The requirements under this paragraph involve assessment and planning for abnormal findings, second opinions, and final medical determinations that only licensed physicians are qualified by training, and certified by the state, to make. In fact, in the preamble to the proposed rule, OSHA states, "Clearly, a licensed physician is the appropriate person to supervise and evaluate a medical examination." 56 Fed. Reg. 57036 (1991). ACOEM asks that OSHA modify the final MC rule to return to this original position.
The MC standard as written is a radical departure from the other 21 substance specific health standards that contain a medical surveillance requirement. Previous health standards recognized that physicians are the only health care practitioners routinely trained in-depth in such areas as toxicology, clinical medicine, evaluation of surveillance results, diagnosing health conditions related to occupational exposures, and the disciplines related to prescribing appropriate treatment, including prescription medications, for any diagnosed condition. See Benzene, 29 CFR 1910.1028, and Formaldehyde, 29 CFR 1910.1048 (1996).
Because of the need to protect workers' health from the harmful effects of workplace exposure to industrial chemicals, and recognizing that the quality of care impacts on the health and safety of the worker, all of these standards require that medical surveillance be performed by or under the supervision of a licensed physician. The MC standard is no different and should also contain this requirement to protect employees from occupational exposures to hazardous and toxic materials.
This defect in the methylene chloride standard puts employees at risk from incorrect diagnosis and treatment. The standard creates an incentive for employers to cut corners by hiring any "licensed health care professional" to conduct the medical surveillance process, even though they may lack the qualifications and training to make an accurate assessment of the employees' health and the effects (or lack thereof) of exposure. For example, a practical nurse may be qualified to perform a medical test and record the results, but is in no way qualified to determine the significance of the result or prescribe appropriate treatment. This loophole is closed, and workers' health protected, if only licensed physicians are permitted to perform or supervise these activities.
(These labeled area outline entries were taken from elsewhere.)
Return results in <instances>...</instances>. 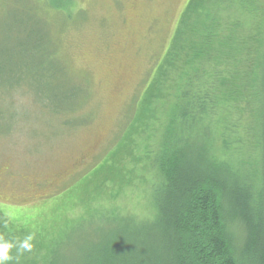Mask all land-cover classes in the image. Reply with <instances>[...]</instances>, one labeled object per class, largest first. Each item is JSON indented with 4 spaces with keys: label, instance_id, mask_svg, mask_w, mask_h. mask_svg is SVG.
Returning <instances> with one entry per match:
<instances>
[{
    "label": "trees",
    "instance_id": "obj_1",
    "mask_svg": "<svg viewBox=\"0 0 264 264\" xmlns=\"http://www.w3.org/2000/svg\"><path fill=\"white\" fill-rule=\"evenodd\" d=\"M96 169L86 208L102 212L88 216L98 238L68 256L67 236L36 235L18 264H264V0L188 1ZM136 182L149 187L140 215L113 206ZM27 232L0 212V236Z\"/></svg>",
    "mask_w": 264,
    "mask_h": 264
},
{
    "label": "rangeland",
    "instance_id": "obj_2",
    "mask_svg": "<svg viewBox=\"0 0 264 264\" xmlns=\"http://www.w3.org/2000/svg\"><path fill=\"white\" fill-rule=\"evenodd\" d=\"M188 1L0 0V212L10 222L67 236L68 256L98 238L87 228L102 214L86 208L88 179L118 144ZM148 188L128 187L113 206L140 215Z\"/></svg>",
    "mask_w": 264,
    "mask_h": 264
},
{
    "label": "clouds",
    "instance_id": "obj_3",
    "mask_svg": "<svg viewBox=\"0 0 264 264\" xmlns=\"http://www.w3.org/2000/svg\"><path fill=\"white\" fill-rule=\"evenodd\" d=\"M36 239L35 231H28L24 237L6 239L0 236V264H10L16 260L17 264L24 253H31L34 248L33 241ZM13 249L16 250L13 254Z\"/></svg>",
    "mask_w": 264,
    "mask_h": 264
}]
</instances>
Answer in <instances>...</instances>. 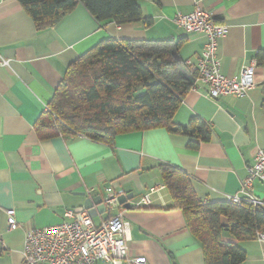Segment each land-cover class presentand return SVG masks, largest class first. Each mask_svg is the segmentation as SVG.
Instances as JSON below:
<instances>
[{
    "label": "crops",
    "instance_id": "1",
    "mask_svg": "<svg viewBox=\"0 0 264 264\" xmlns=\"http://www.w3.org/2000/svg\"><path fill=\"white\" fill-rule=\"evenodd\" d=\"M139 4L144 19L132 24L99 23L79 4L55 24L38 27L18 0H0V55L10 60L9 67L0 64V264H24L27 231L69 221L68 212L88 197L104 199L107 188L133 196L132 208L124 212L131 225V259L205 264L201 244L184 211L174 207L160 168L169 165L185 172L204 204L225 202L240 192L256 152L264 150V0ZM197 5L228 28L218 52L226 76H238L244 65L257 63L254 87L245 97L212 100L201 84L184 96L174 123L188 126L199 118L211 129L209 142H198L193 149L190 136L165 128L118 135L114 144L70 134L40 137L36 125L69 67L107 38L173 41L179 45L177 56L196 64L206 37L184 32L175 19ZM152 188L158 189L152 205L135 207ZM252 195L264 203V183L254 182ZM9 210L16 213V230L9 229ZM107 218L99 214L93 222L99 226ZM223 240L245 251L242 264H264V242L238 241L227 233Z\"/></svg>",
    "mask_w": 264,
    "mask_h": 264
},
{
    "label": "trees",
    "instance_id": "2",
    "mask_svg": "<svg viewBox=\"0 0 264 264\" xmlns=\"http://www.w3.org/2000/svg\"><path fill=\"white\" fill-rule=\"evenodd\" d=\"M18 1L38 27L55 24L79 4L99 23L121 26L144 19L139 0ZM178 46L168 40L111 37L101 41L69 67L36 125L40 137L70 134L114 144L118 135L165 128L190 136L193 149L209 142L211 129L199 118L188 126L173 121L193 86L192 75L177 56ZM160 169L174 207L184 211L190 232L201 244L205 264H242L245 251L225 242L223 236L227 233L238 241L257 239L264 232V208L249 201L204 204L185 172L169 165Z\"/></svg>",
    "mask_w": 264,
    "mask_h": 264
},
{
    "label": "built area",
    "instance_id": "3",
    "mask_svg": "<svg viewBox=\"0 0 264 264\" xmlns=\"http://www.w3.org/2000/svg\"><path fill=\"white\" fill-rule=\"evenodd\" d=\"M175 24L189 34H203L205 46L196 64L187 62L193 79L192 89L196 84L206 87L205 96L212 100L232 96L242 98L253 89L255 61L246 64L238 76L228 77L222 72L219 57V43L228 32L226 25L217 24L209 10L197 5L189 15H179ZM1 66L9 67L10 60L0 55ZM48 110V109H47ZM264 183V150H258L255 162L249 168L247 177L241 182V189L234 196H227L229 204L240 205L249 201L256 208H264V203L252 195L254 182ZM157 188H152L135 207H150L151 197ZM91 195L92 191L87 192ZM103 199L107 220L96 226L88 210L67 213L69 221L58 225L32 229L25 234L24 264H146L145 258L129 257L131 225L125 221V208L119 203L122 192L112 188L105 190ZM10 230H16L18 223L14 210L7 211ZM264 242V232L257 235Z\"/></svg>",
    "mask_w": 264,
    "mask_h": 264
},
{
    "label": "water",
    "instance_id": "4",
    "mask_svg": "<svg viewBox=\"0 0 264 264\" xmlns=\"http://www.w3.org/2000/svg\"><path fill=\"white\" fill-rule=\"evenodd\" d=\"M85 197V195H82ZM133 199V196L131 195H122L119 198V203L125 208V209H131V201ZM83 210H88L89 214L92 219L96 218L99 214H104L106 212L105 205L103 204V198L102 197H96V198H91L88 197L83 205L75 210V212L79 213L82 212Z\"/></svg>",
    "mask_w": 264,
    "mask_h": 264
}]
</instances>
The MC standard, with its weakened medical surveillance procedures, undermines OSHA's strong commitment to a safe and healthy work environment. Not only do we think this is the wrong direction for OSHA to be taking, we are astonished that the agency would implement such a drastic and unprecedented change of policy without any notice or opportunity for comment. In section IV of the proposed rule, entitled REQUEST FOR INFORMATION AND COMMENTS, no specific comments are sought concerning the use of other than licensed physicians under the medical surveillance provisions. 56 Fed. Reg. 57036 (1991). No indication was given by OSHA that a significant change in the personnel used to perform medical surveillance was being contemplated. Based on the fact that all prior OSHA health standards require the use of licensed physicians, there was no reason to believe that such a change would occur from the proposed rule to the final rule. Because of the significant impact this change has on the protection of worker health, comments should have been requested. The failure of OSHA to raise this issue for comment in the proposed rule constitutes reason enough for OSHA to modify the final standard and return to a requirement for the use of licensed physicians under the medical surveillance provisions.
ACOEM respectfully submits this petition to implement the foregoing modifications to the final MC standard. These changes will result in consistent medical surveillance requirements across all workplace health standards. By implementing these changes, OSHA will fulfill its mandate to protect the health of workers and ensure the safety of the workplace.